### [练习内容]
1: 根据关于 requests 接口的摘录回答下列问题：
(a) 开头一句说，这几种接口最后都会调用哪个方法？
(b) get 函数中，kwargs.setdefault 为哪个键设置了什么值？
(c) options 函数调用 request 时，传入的第一个参数是什么？
2: 把关于 requests 接口的摘录中从“含有下面幾種接口api,最后”到“url, params=params, **kwargs)”这一段重新写出，并将其中的“params”改名为“query”。

含有下面幾種接口api,最后都會調用request方法，所以開始討論request方法的詳細使用。

def get(url, params=None, **kwargs):
    r"""Sends a GET request.

    :param url: URL for the new :class:`Request` object.
    :param params: (optional) Dictionary or bytes to be sent in the query string for the :class:`Request`.
    :param \*\*kwargs: Optional arguments that ``request`` takes.
    :return: :class:`Response <Response>` object
    :rtype: requests.Response
    """

    kwargs.setdefault('allow_redirects', True)
    return request('get', url, params=params, **kwargs)


def options(url, **kwargs):
    r"""Sends an OPTIONS request.

    :param url: URL for the new :class:`Request` object.
    :param \*\*kwargs: Optional arguments that ``request`` takes.
    :return: :class:`Response <Response>` object
    :rtype: requests.Response
    """

    kwargs.setdefault('allow_redirects', True)
    return request('options', url, **kwargs)


def head(url, **kwargs):
    r"""Sends a HEAD request.

    :param url: URL for the new :class:`Request` object.
    :param \*\*kwargs: Optional arguments that ``request`` takes.

### [数据记录]
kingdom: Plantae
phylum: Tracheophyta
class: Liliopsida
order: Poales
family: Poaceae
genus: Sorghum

### [参考答案]
1:
(a) request 方法。
(b) 为 'allow_redirects' 设置了 True。
(c) 'options'。

2:
含有下面幾種接口api,最后都會調用request方法，所以開始討論request方法的詳細使用。

def get(url, query=None, **kwargs):
    r"""Sends a GET request.

    :param url: URL for the new :class:`Request` object.
    :param query: (optional) Dictionary or bytes to be sent in the query string for the :class:`Request`.
    :param \*\*kwargs: Optional arguments that ``request`` takes.
    :return: :class:`Response <Response>` object
    :rtype: requests.Response
    """

    kwargs.setdefault('allow_redirects', True)
    return request('get', url, query=query, **kwargs)